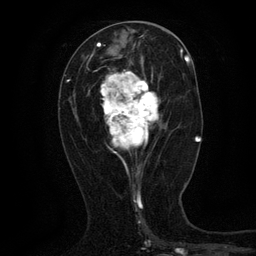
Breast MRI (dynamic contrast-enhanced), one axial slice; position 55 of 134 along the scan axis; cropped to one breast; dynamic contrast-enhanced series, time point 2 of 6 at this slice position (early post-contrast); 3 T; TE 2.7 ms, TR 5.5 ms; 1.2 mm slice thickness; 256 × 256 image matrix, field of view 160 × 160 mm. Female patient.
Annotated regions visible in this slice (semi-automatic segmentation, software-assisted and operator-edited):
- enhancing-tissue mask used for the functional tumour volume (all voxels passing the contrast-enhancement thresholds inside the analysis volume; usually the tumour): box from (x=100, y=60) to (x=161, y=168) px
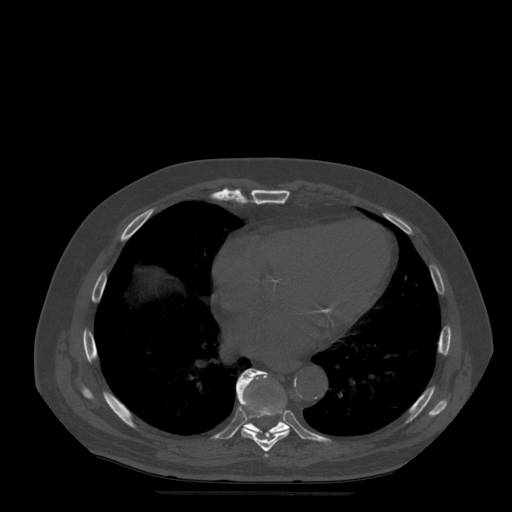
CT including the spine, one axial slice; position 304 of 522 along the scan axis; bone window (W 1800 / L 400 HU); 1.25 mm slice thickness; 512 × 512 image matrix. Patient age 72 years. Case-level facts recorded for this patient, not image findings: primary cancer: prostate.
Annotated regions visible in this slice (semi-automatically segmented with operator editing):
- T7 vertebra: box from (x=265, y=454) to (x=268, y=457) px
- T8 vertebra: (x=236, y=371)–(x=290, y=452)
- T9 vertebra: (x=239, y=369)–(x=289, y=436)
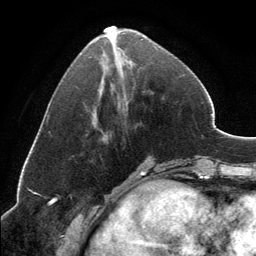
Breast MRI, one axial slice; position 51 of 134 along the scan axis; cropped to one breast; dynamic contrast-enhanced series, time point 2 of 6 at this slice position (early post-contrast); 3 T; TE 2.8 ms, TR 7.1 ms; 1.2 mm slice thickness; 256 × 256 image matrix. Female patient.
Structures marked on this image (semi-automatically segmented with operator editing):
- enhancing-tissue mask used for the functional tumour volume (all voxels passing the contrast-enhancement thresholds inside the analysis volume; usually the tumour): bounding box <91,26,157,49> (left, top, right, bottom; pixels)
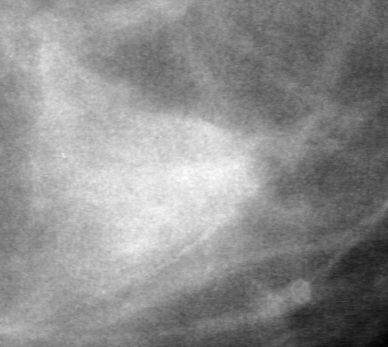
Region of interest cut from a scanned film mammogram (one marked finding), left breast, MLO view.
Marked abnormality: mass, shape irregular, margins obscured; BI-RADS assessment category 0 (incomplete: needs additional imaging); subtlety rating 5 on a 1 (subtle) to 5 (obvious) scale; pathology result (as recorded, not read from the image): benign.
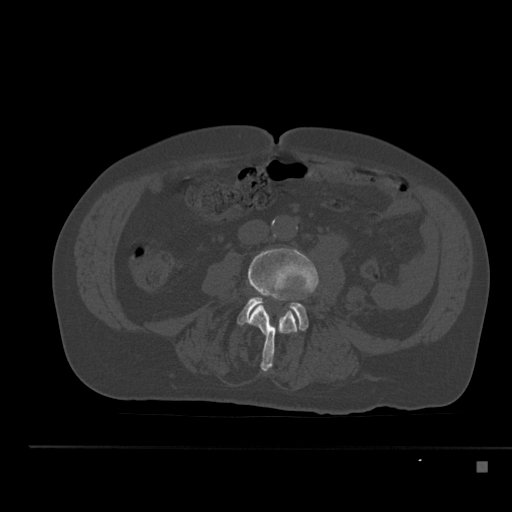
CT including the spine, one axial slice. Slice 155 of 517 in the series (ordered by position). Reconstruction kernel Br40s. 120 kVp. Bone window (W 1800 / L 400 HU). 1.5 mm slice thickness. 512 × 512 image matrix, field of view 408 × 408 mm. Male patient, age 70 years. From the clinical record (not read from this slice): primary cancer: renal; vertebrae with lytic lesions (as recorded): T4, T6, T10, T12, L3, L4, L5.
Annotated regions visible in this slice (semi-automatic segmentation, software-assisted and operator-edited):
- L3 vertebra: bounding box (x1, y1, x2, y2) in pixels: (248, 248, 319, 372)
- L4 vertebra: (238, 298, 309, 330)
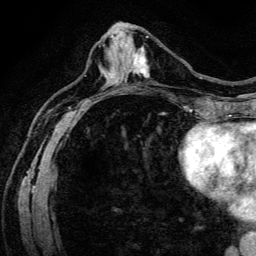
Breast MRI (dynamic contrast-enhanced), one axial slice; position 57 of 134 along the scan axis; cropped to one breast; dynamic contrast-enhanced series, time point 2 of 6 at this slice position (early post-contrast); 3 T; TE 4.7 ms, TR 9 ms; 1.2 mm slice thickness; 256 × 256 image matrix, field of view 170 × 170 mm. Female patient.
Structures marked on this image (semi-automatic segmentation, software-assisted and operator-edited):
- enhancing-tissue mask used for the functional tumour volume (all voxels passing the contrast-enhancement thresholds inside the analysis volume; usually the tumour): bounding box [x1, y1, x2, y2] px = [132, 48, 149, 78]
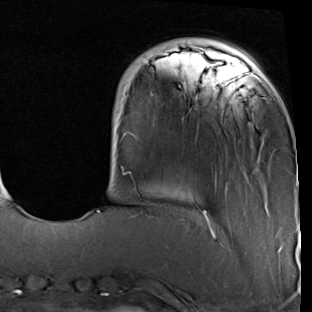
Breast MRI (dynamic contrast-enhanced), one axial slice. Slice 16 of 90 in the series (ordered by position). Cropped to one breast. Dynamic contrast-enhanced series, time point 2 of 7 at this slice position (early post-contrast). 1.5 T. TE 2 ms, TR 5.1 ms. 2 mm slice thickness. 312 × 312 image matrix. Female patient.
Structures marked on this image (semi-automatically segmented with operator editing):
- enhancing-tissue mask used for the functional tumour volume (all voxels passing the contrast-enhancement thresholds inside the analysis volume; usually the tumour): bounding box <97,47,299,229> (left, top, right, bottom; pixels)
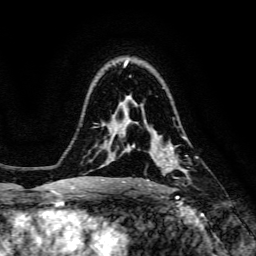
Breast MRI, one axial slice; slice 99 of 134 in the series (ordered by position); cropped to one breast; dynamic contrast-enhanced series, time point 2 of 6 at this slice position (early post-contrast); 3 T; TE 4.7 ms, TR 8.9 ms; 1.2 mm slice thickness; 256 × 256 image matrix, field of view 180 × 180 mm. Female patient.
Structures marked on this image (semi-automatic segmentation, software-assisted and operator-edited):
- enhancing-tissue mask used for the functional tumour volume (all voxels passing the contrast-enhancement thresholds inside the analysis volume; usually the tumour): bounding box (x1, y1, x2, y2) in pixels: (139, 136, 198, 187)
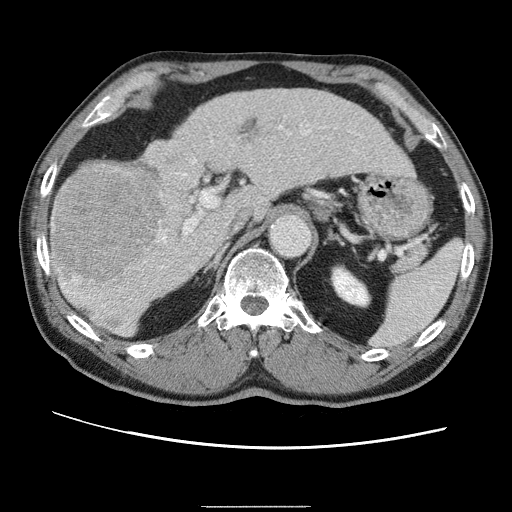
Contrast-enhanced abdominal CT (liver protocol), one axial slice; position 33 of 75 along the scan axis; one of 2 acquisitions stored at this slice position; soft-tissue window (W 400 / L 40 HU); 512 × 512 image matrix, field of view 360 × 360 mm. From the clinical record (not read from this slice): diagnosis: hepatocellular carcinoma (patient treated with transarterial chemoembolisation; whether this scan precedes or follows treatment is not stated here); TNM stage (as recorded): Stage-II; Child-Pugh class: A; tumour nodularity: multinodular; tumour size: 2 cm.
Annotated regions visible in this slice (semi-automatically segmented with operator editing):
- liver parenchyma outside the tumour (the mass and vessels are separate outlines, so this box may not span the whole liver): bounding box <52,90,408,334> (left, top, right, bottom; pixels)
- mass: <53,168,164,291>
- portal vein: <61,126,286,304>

= = = =

**TASK DETAILS:**
Your reply must be one number, namely how many lines of the material above contain the string "volume".

**SOLUTION TO THIS EXERCISE:**
5